Missing values are also set to NULL for FULL JOIN.
FULL OUTER JOINs are of little importance in practice and are not supported by market-leading database management systems like MySQL and MariaDB.
NATURAL OUTER JOIN
Like INNER JOINs, OUTER JOINs can also be implemented as NATURAL JOINs. The corresponding operators are:
LEFT/RIGHT JOIN ... USING
Or:
NATURAL LEFT/RIGHT JOIN
NATURAL OUTER JOINs connect tables using columns with the same names. Which columns are selected can be explicitly defined using the USING keyword:
SELECT * FROM employee LEFT JOIN vehicle USING (vehicle_id);
Alternatively, you can use a short notation whereby the DBMS automatically searches for columns with the same names and connects the listed tables through them:
SELECT * FROM employee NATURAL LEFT JOIN sections;
With reference to the example tables listed above, both SQL statements lead to the same result.
e_id | nachname | surname | vehicle_id | Make | Model | Registration | Year | State inspection |
---|---|---|---|---|---|---|---|---|
1 | Schmidt | Jack | 3 | BMW | X6 | B MW 780 | 2017 | 09.01.2018 |
2 | Muller | Blain | 1 | VW | Caddy | B KH 778 | 2016 | 12.18.2018 |
3 | McClain | Walker | 1 | VW | Caddy | B KH 778 | 2016 | 12.18.2018 |
4 | Cohn | Greg | 2 | Opel | Astra | B PO 654 | 2010 | 08.12.2019 |
5 | Smith | Marshall | NULL | NULL | NULL | NULL | NULL | NULL |
In NATURAL LEFT JOIN, the columns employee.vehicle_id and vehicle.vehicle_id are merged into the common column vehicle_id.
OUTER JOINs in practice
OUTER JOINS usually lead to table groups with zero values.
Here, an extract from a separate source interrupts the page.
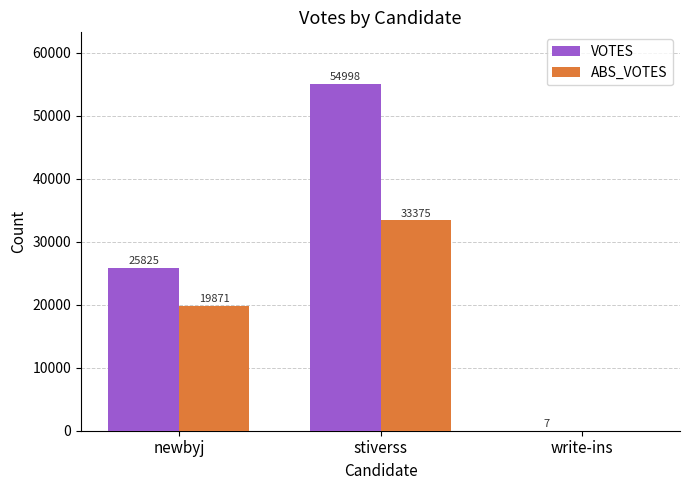

What is the sum of all VOTES values?

80830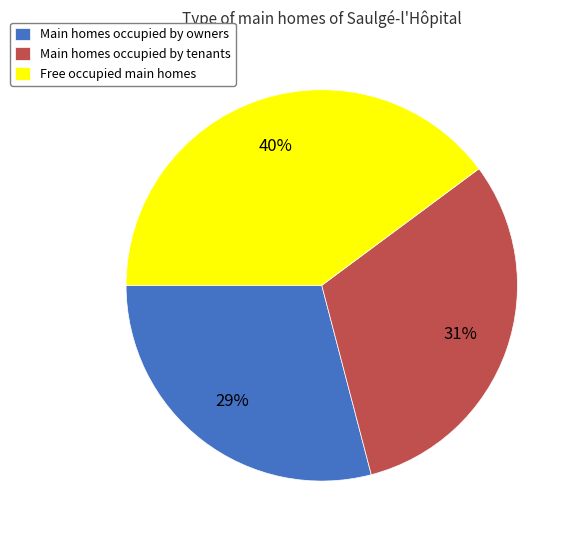

The Main homes occupied by owners slice represents 17% of the pie. True or false?

False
This is useful, for example, if you want to highlight them. In our example, the Porsche Boxster has not yet been assigned to an employee. This is not shown in the “vehicle” table. And the “employees” table merely shows that Marshall Smith has not yet used a company car. After a FULL JOIN over both tables, it is easy to see that Marshall could drive the Porsche in the future.